# Task requirements
Locate every line in the records below that contains the word "knee" and copy each of those lines.

(Items from a dataset)
[Start of section]

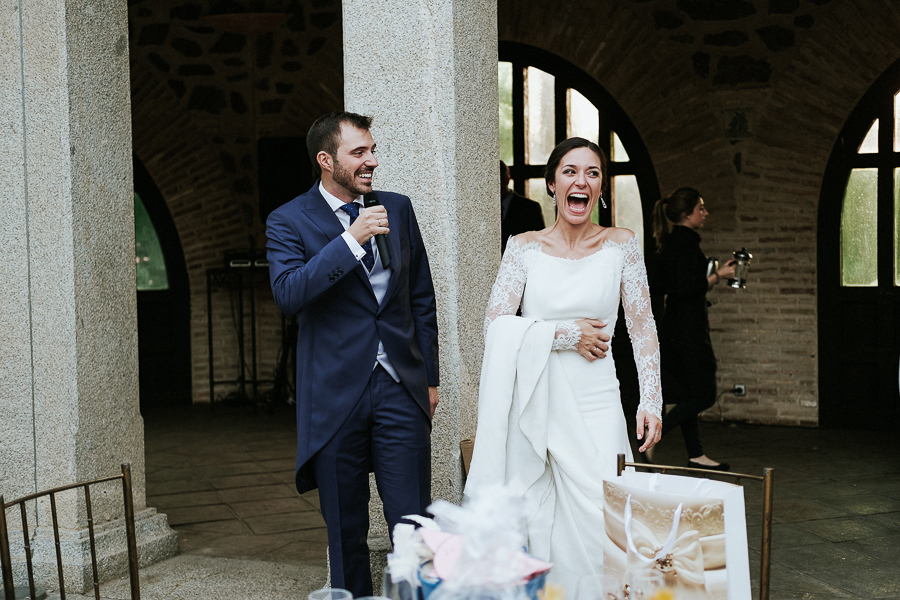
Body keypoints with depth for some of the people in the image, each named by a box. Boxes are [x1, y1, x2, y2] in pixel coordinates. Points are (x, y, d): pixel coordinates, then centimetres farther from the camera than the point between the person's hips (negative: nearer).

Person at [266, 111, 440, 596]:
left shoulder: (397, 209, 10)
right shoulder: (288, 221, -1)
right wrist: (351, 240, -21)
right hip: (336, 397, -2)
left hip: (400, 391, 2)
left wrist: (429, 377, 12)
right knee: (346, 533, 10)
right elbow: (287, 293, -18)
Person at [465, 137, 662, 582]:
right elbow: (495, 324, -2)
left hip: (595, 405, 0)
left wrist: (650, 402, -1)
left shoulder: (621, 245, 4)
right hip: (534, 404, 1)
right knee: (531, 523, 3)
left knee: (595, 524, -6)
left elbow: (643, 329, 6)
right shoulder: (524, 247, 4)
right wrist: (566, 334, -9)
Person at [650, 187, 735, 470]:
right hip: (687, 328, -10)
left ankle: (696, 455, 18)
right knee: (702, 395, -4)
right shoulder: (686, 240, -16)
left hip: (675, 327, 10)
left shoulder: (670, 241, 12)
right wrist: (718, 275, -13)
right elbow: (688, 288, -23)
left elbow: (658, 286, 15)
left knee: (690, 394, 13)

[End of section]
[Start of section]

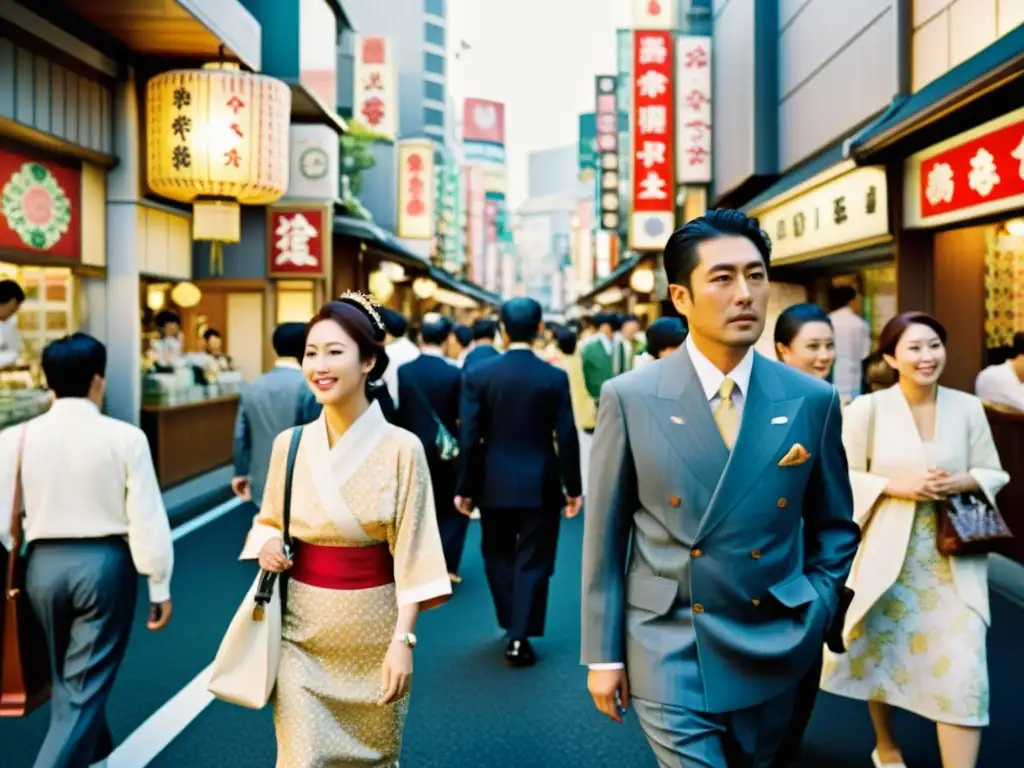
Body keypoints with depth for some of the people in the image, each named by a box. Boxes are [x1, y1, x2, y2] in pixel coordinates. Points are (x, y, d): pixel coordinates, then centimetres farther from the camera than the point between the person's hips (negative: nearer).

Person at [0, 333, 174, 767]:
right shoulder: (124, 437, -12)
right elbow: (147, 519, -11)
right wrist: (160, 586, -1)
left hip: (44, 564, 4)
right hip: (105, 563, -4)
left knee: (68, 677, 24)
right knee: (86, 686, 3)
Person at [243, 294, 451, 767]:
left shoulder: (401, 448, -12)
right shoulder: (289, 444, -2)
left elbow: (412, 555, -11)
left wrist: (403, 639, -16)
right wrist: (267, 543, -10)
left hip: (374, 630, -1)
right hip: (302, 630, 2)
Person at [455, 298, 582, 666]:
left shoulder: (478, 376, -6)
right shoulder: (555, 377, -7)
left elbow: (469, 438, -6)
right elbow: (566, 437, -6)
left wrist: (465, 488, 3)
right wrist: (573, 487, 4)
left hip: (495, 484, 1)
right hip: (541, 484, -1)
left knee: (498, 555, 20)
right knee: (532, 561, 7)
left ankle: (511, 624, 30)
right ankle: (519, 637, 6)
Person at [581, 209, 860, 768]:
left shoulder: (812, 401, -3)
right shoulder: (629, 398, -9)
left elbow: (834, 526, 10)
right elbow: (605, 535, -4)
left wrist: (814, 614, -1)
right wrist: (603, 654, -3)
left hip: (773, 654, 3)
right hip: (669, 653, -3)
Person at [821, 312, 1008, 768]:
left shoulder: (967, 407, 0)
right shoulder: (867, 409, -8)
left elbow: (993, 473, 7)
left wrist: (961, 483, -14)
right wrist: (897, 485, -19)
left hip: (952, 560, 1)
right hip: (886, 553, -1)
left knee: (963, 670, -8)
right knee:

[End of section]

# Exercise response
right knee: (346, 533, 10)
right knee: (531, 523, 3)
left knee: (595, 524, -6)
right knee: (702, 395, -4)
left knee: (690, 394, 13)
left knee: (68, 677, 24)
right knee: (86, 686, 3)
left knee: (498, 555, 20)
right knee: (532, 561, 7)
left knee: (963, 670, -8)
right knee:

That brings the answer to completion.